Un cane che abbaia, un uomo che cade: «Anatomia di una caduta (remake)» è il racconto di Angelo Ramaglia

Illustrazione di Jacopo Ricci
La pioggia aveva smesso di cadere dopo ore. C e R erano nel piazzale antistante al ristomostro e parlavano con A. A era accompagnato da un cane pezzato grigio e nero con mezza coda. Il cane si chiamava, per un curioso caso del destino, anche lui A. Per distinguerlo dall’altro A lo chiameremo AM.
L’asfalto era lucido di pioggia, lurido come di consueto. Il cielo privo di stelle non lacrimava più. I brutti avventori del ristomostro andavano e venivano rumorosamente tra rombi di auto, risa sgangherate, parole troppo urlate.
AM pareva tranquillo. A lo teneva per il guinzaglio e intanto discorreva di teorie metafisiche, massimi sistemi, considerazioni euclidee con l’ingegner C e l’avvocato R. B intanto era in casa ignara di tutto a tener compagnia ad A. Un’altra A, per comodità la chiameremo «Sua meravigliosa grazia lady Amalia la gatta».
Un piccolo pakistano ignaro intanto lasciava il suo posto di lavoro nel ristomostro per recarsi con passo salterino all’esterno del locale. Non si sa se l’allegria ingiustificata fosse per la fine delle sue mansioni, per una condizione sua naturale o se per l’abuso di sostanze, pakistane anche queste. Quale che sia il motivo, il piccolo pakistano sorrideva felice e intanto saltava e ballava.
Da qui in avanti gli eventi si svolgono rapidi e implacabili, come un treno che non si ferma in stazione, come una stazione che vede il treno passare insensibile al suo desiderio di frenarlo.
AM scorge il piccolo pakistano. A non si rende conto di nulla, rapito com’è dai discorsi di R e C. Il piccolo pakistano si accorge di un cane pezzato grigio e nero con mezza coda, lui non sa che si chiama AM, ma sa che il cane lo ha visto e sta per assalirlo. AM non si sa se voglia assaggiare il pakistano umano o il pakistano vegetale. AM si libera del guinzaglio. Il pakistano salta all’indietro. AM balza in avanti.

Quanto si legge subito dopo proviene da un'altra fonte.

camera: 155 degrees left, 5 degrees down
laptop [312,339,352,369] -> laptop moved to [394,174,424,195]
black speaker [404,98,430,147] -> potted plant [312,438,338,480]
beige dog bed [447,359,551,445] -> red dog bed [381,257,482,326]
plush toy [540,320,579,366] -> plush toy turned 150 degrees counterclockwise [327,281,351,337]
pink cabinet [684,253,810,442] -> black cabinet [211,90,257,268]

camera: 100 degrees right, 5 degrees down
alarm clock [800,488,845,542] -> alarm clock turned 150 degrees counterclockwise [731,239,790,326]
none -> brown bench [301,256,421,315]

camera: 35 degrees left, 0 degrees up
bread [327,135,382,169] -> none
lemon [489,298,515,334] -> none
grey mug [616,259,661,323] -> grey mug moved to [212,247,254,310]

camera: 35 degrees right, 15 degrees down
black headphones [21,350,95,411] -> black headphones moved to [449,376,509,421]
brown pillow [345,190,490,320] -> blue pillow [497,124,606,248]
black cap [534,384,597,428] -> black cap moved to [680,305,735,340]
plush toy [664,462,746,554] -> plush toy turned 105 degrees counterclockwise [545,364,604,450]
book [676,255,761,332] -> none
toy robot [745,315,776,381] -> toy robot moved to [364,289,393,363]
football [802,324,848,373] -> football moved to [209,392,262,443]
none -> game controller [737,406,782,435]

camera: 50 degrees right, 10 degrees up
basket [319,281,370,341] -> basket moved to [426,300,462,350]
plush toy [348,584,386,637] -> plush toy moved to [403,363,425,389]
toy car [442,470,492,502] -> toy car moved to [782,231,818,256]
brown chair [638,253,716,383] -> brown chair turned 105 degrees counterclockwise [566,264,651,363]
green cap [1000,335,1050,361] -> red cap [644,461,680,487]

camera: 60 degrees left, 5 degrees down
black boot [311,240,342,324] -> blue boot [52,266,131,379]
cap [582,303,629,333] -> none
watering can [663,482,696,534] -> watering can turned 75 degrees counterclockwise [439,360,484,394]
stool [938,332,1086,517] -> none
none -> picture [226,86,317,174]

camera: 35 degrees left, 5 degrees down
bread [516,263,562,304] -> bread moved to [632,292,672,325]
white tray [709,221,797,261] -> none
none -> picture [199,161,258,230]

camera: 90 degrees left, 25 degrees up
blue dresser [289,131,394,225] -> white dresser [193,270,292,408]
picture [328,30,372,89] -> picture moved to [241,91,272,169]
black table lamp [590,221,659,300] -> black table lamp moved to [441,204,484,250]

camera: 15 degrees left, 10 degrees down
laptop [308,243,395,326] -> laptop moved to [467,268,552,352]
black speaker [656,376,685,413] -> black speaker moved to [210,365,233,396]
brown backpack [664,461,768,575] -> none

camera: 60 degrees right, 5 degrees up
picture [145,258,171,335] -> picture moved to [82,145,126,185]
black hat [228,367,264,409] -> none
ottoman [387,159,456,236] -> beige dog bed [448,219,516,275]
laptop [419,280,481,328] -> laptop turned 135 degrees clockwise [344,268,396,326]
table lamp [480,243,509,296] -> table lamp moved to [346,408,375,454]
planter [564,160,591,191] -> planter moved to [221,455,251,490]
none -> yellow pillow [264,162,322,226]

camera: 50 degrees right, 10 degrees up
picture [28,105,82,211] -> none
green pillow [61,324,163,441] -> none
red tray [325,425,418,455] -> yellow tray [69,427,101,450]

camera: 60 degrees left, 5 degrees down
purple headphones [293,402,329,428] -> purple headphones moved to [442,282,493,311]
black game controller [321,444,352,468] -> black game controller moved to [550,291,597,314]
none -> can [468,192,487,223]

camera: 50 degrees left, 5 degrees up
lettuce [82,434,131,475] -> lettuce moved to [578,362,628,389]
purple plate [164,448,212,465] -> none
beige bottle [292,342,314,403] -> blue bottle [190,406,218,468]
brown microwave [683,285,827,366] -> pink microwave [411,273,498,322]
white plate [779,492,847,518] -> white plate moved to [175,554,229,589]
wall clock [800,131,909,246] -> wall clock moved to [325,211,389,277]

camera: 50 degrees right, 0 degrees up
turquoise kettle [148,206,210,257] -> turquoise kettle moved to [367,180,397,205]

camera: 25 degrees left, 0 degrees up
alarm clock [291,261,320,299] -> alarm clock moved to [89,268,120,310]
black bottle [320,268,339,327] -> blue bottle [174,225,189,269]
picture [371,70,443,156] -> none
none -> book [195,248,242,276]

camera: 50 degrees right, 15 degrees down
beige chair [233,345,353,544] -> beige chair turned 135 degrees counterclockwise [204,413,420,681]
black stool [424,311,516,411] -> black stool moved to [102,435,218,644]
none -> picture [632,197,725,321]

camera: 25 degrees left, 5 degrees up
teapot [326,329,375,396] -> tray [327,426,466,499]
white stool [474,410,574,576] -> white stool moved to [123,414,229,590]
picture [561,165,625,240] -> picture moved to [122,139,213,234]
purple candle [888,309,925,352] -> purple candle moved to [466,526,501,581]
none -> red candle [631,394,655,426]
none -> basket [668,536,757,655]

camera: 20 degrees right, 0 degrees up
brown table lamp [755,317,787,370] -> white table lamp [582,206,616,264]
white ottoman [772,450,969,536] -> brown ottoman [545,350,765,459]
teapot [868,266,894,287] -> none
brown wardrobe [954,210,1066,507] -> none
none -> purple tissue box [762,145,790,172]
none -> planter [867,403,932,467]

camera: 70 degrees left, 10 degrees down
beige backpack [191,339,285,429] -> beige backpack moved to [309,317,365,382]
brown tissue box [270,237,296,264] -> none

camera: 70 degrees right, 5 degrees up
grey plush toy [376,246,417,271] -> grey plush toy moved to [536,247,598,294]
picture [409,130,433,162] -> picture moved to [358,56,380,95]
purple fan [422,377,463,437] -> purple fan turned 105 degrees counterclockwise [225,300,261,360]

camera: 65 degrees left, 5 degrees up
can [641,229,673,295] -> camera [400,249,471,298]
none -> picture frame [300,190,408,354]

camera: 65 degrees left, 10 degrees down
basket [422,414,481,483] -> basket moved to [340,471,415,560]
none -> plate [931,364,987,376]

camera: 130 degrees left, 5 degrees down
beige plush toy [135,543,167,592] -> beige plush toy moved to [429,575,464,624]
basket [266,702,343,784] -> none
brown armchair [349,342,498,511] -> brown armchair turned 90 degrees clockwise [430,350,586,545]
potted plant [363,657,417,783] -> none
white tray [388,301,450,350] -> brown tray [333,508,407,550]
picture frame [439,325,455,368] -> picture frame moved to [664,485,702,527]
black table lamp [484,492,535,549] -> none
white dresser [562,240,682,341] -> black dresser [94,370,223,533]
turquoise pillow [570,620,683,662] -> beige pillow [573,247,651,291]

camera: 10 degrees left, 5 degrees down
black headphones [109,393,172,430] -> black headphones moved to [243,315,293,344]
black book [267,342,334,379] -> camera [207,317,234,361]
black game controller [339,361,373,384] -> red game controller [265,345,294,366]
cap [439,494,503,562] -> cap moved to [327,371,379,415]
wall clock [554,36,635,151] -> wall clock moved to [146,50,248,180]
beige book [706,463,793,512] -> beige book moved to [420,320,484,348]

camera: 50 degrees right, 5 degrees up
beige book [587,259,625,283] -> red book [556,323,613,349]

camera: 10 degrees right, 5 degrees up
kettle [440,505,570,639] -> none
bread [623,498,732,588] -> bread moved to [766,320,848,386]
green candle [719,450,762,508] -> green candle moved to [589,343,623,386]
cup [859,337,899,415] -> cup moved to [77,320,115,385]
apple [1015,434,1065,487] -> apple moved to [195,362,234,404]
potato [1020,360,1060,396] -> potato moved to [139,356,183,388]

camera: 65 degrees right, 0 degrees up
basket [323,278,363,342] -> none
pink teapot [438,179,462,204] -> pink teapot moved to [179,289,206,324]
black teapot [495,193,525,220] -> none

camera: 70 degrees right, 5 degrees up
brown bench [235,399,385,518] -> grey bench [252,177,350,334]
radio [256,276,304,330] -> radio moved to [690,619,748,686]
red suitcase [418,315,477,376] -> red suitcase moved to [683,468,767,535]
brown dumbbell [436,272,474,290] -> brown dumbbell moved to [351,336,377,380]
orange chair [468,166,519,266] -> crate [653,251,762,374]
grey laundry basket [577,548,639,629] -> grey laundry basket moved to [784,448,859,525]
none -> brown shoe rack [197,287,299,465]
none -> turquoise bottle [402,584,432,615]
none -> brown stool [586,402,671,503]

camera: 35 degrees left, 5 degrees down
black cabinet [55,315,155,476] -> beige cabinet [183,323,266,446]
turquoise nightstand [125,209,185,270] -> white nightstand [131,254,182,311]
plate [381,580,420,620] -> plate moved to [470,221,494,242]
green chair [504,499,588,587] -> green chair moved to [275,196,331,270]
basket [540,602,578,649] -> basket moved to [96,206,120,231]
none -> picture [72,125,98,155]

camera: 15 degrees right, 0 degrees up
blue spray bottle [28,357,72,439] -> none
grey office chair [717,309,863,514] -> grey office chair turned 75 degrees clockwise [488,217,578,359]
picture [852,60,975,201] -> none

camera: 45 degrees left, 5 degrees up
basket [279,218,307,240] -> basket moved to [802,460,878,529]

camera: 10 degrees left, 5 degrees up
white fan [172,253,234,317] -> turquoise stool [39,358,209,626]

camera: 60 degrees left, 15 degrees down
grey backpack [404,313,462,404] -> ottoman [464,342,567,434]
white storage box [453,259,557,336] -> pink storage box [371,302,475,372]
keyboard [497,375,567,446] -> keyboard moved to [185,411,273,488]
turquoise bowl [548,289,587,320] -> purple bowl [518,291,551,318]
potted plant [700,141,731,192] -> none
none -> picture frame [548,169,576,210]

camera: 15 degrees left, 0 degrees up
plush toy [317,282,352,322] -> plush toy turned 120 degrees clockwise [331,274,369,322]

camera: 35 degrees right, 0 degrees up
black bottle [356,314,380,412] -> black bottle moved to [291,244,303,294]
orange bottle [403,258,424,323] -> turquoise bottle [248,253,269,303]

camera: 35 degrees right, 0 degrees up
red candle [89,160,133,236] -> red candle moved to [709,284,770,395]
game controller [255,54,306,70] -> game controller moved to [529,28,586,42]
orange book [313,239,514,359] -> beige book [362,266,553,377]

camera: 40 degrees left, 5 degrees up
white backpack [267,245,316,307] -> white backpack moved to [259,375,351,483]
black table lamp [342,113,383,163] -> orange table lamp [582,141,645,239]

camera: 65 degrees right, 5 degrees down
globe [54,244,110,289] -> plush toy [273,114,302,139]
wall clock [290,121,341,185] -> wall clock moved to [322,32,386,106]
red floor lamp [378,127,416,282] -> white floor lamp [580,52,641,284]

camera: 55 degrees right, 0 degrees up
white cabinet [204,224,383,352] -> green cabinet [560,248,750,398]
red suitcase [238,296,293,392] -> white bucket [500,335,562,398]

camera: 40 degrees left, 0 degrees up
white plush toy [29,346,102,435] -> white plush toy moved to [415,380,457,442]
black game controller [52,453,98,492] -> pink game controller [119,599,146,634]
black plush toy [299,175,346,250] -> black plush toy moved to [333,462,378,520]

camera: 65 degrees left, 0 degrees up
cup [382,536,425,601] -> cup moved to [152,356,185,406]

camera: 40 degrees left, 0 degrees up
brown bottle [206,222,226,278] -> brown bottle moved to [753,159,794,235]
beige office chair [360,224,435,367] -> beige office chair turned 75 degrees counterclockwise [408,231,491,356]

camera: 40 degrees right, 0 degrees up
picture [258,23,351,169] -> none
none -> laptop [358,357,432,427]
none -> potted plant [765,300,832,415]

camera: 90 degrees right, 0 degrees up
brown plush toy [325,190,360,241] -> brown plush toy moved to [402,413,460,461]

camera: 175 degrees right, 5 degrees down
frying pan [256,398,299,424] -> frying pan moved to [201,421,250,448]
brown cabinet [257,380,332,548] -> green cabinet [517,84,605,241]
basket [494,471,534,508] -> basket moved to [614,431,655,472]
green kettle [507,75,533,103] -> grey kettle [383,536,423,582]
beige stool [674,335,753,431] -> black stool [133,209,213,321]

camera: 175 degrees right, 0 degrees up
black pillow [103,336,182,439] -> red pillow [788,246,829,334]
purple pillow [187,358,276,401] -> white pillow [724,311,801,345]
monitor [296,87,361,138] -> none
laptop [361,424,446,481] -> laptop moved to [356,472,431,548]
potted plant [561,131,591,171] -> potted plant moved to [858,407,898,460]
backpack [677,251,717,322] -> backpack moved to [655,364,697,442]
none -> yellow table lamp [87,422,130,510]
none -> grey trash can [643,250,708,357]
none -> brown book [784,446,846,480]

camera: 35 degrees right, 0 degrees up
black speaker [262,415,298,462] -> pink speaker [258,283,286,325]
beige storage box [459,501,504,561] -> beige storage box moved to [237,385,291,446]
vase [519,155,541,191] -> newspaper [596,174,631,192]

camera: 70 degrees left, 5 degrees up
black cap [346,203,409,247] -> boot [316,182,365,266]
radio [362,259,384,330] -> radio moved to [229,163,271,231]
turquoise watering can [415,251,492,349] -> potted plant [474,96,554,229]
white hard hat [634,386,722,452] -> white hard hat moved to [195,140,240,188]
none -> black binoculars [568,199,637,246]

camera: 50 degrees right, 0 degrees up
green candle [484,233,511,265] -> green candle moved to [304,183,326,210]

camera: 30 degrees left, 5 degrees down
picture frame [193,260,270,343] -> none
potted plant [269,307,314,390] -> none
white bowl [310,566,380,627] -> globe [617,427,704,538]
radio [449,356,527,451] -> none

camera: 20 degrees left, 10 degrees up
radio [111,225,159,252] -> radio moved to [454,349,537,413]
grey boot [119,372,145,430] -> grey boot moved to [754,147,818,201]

A sente uno strappo improvviso al braccio e, contemporaneamente, avverte che i piedi non fanno presa come dovrebbero. AM abbaia. Il piccolo pakistano ride nervosamente e saltella. AM tira ancora più forte e A decolla.
Un momento di buio. A si ritrova seduto sull’asfalto lucido di pioggia e lurido come di consueto. Il cane nero pezzato ancora legato al suo braccio si è calmato. Il piccolo pakistano è scomparso. Che sia stato ingoiato da AM? Che sia fuggito, decollato, vaporizzato? A ride per la posizione seduta. AM tira. A lo riporta a sé. Riappare il piccolo pakistano. A gli intima di sparire. Il piccolo pakistano ride ancora, ma intanto chiede scusa… ad AM. Dice, parole testuali: «Scusa cane». AM torna ad abbaiare impennandosi. A tiene AM e dice al piccolo pakistano di saltellare via.
R si preoccupa della situazione di A circa la caduta. C ride. A è zuppo d’acqua. Del sangue sgorga dal gomito sinistro, ma il problema è la dignità caduta, gettata senza contegno. AM scodinzola la sua mezza coda allegro di qualcosa, la lingua rosa ciondolante, le grosse orecchie sbatacchianti. Quel grigio tossico pezzato. Del piccolo pakistano non c’è più traccia. A saluta R e C e si allontana con AM per le vie lucide e luride della città intrisa di pioggia come il suo fondoschiena. AM saltella come a imitare il piccolo pakistano felice.